Em termos de conteúdo, outra questão é que se trata de uma Constituição "muito rígida": modificá-la requer maiorias de dois terços ou três quintos dos deputados e senadores em exercício.
Portanto, apesar das reformas de 1989 e 2005, a especialista discorda de Aranda e considera que a Constituição "tem ainda os chamados enclaves autoritários, ou seja, existem certas regras que tornam praticamente impossível, se não muito difícil, reformar certas disposições".
"Então, gerou um tipo de congelamento de questões como o direito à seguridade social e liberdade de educação, que são precisamente os direitos sociais exigidos hoje."

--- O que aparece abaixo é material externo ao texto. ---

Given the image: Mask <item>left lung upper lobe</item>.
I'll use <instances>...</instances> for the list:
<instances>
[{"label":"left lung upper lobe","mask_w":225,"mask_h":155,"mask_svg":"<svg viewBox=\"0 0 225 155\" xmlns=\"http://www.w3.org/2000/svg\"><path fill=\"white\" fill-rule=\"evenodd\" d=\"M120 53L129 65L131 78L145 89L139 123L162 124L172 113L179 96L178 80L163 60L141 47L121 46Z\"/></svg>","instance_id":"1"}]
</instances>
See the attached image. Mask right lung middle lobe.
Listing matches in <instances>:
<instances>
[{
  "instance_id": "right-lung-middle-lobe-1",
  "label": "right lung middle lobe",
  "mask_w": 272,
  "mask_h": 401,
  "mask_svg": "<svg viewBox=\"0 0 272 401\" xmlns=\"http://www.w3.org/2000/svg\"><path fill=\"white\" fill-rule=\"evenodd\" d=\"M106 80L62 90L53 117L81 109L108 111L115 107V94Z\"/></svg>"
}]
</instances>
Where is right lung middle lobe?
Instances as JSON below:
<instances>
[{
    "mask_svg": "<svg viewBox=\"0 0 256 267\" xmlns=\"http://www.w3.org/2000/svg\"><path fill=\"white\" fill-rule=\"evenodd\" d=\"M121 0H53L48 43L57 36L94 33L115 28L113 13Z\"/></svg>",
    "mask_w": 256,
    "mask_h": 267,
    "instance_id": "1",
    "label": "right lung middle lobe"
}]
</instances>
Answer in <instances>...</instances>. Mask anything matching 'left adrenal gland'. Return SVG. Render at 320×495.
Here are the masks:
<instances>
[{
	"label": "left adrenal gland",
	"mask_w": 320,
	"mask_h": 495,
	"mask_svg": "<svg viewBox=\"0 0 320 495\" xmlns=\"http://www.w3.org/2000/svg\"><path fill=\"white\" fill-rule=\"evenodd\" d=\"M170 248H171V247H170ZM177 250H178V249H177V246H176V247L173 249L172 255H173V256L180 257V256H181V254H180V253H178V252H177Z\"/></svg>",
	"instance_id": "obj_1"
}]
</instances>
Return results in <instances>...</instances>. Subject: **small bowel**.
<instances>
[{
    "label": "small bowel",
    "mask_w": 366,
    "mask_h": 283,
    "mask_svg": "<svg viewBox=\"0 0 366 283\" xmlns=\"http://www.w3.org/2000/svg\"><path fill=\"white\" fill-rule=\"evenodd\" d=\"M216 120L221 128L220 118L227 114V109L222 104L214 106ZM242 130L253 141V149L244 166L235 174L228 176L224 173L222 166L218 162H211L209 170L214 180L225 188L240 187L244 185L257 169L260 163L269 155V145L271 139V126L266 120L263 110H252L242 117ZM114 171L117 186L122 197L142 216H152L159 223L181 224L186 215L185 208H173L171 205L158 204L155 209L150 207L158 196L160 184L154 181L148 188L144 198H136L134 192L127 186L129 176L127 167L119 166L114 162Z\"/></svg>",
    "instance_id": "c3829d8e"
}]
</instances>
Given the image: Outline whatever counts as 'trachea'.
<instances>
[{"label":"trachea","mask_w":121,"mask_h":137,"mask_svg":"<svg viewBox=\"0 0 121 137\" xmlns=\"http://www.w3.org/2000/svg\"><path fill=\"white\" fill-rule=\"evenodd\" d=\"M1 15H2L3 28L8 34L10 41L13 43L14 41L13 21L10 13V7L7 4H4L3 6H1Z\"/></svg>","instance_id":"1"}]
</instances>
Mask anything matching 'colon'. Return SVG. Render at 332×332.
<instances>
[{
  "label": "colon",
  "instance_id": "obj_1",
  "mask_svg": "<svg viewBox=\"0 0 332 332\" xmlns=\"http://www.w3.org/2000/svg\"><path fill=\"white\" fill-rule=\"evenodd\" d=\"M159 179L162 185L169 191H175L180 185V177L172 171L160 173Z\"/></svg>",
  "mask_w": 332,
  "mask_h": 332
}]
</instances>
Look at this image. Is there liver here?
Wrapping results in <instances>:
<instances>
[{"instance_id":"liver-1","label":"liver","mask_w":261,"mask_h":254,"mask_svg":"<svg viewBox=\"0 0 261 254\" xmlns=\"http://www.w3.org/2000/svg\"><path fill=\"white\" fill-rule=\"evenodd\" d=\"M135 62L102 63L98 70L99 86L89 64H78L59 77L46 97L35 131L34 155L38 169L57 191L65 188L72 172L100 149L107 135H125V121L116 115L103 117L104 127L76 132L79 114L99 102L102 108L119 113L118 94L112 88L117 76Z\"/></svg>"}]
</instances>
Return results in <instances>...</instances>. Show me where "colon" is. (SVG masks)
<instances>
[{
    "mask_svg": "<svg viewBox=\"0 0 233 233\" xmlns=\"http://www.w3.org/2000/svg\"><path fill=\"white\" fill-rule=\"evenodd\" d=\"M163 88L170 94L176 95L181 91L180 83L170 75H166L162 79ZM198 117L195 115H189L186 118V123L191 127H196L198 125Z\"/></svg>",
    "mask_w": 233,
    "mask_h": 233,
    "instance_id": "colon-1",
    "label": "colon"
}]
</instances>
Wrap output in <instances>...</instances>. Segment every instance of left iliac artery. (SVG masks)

Os cidadãos foram às ruas para protestar contra a desigualdade e exigir a implementação de profundas reformas sociais.
Estado social
O outro questionamento da Constituição tem a ver com direitos sociais, uma vez que o texto constitucional consagra um "Estado subsidiário" que não oferece diretamente benefícios relacionados a saúde, educação ou previdência social, delegando isso ao setor privado.
"Este Estado subsidiário é um Estado mínimo que se limita apenas ao monitoramento ou supervisão de como os indivíduos fornecem esses direitos", explica Henríquez.
A privatização foi um dos pilares do modelo de Pinochet: em sua Constituição, serviços básicos como eletricidade e água potável passaram a mãos particulares.
Houve também uma forte privatização em áreas como educação e saúde.
Agora, a demanda dos manifestantes chilenos é que o Estado tenha uma maior participação e envolvimento no fornecimento de serviços básicos.
Aranda concorda que a função social está "sub-representada" na Constituição, que atribui ao Estado apenas "funções no que diz respeito à proteção da ordem pública, segurança, defesa, garantia de justiça etc."
"Existe um número relevante de pessoas que exigem mudanças estruturais e profundas no Chile no que diz respeito à declaração e garantia do exercício de certos direitos sociais, ou seja, incorporando elementos de um Estado social à Constituição", explica o especialista.
Os analistas concordam que uma nova Constituição não resolveria todos os problemas, mas seria um primeiro passo muito importante.
No entanto, eles apontam que resta determinar como essa reforma constitucional pode ser realizada.
"Dependendo da participação dos cidadãos, a mudança formulada terá maior ou menor legitimidade", diz Henríquez.
"Os cidadãos exigem uma mudança por meio de uma Assembleia Constituinte com um plebiscito ratificante, e o anúncio do governo, embora ainda não seja conhecido em detalhes, refere-se a uma reforma constitucional no atual Congresso."
O ministro do Interior chileno, Gonzalo Blumel, disse no domingo que a "melhor maneira" era trabalhar com base em um Congresso constituinte, que contaria com uma ampla participação dos cidadãos e que, depois, pode ter um plebiscito ratificador mais tarde.
"O que temos hoje é um feixe de luz cujo resultado depende de como será processado pelos diferentes atores políticos, uma vez que existem diferenças nos mecanismos para essa nova Constituição", concorda Aranda.